You do? How could he know that? Are the people of Denver some kind of master race? Or was he talking politics?
Yup. If you stayed here for two weeks, you'd have mroe red blood cells than you had when you got here.
No!
Oh, yes, said Michelele when I asked her about the red cell count. Athletes from all over the world come here to train just before the Olympics, to build up their red cell count. It lasts them about two weeks after they leave. She herself was a different color than she was when I knew her at sea level in New York: pink, now. She had been a sort of allover beige.
Drink plenty of water, every third person told me. You're not used to the altitude. My curiosity piqued, I went for a trot in the hotel gym. What would Heidi the pacemaker think of the altitude?
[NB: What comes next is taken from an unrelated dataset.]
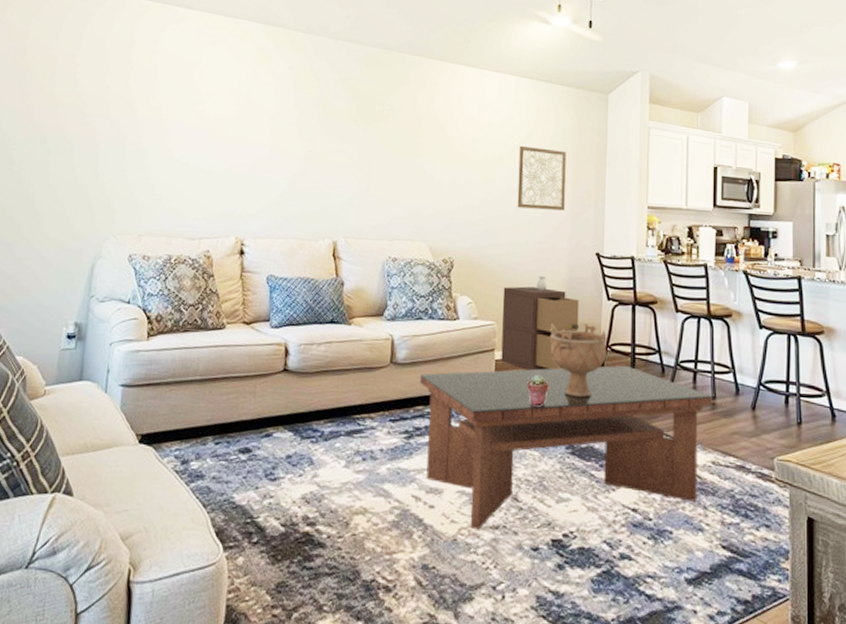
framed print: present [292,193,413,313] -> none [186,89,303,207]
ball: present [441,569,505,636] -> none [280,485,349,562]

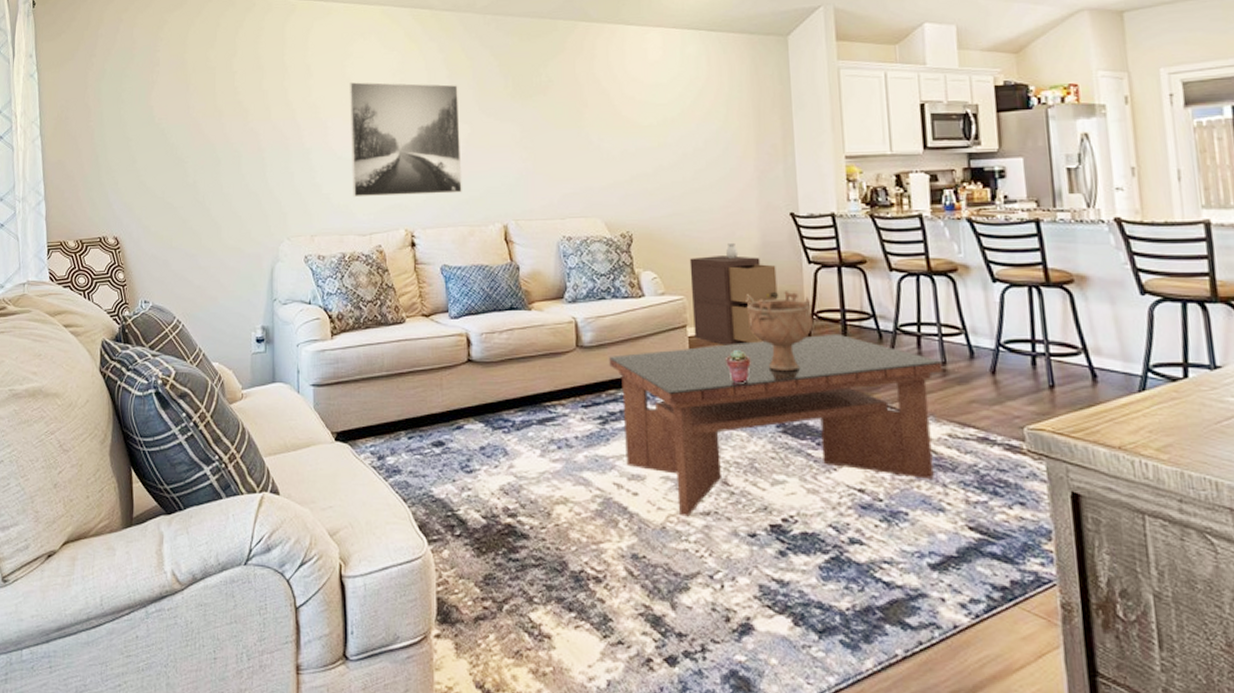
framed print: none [186,89,303,207] -> present [349,82,462,198]
wall art: present [517,145,566,211] -> none [692,103,751,172]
Would I fall over? But she was fine: I did sweat a little more. Back in my room I looked in the mirror: beige. Hair, skin, even the whites of my eyes. If I stayed here, though, I'd get pink.
A thrilling thought: my body will change in response to my surroundings. Its very chemicals will adapt. I am not a given: I can change and respond. My body. My mind.
And the spirit, too. Its icon is a bird, not a rock. It moves, responds, breathes. It can do different things in different places, at different times, for different reasons. We need not fear its changes, but stay alert and welcome them into our lives.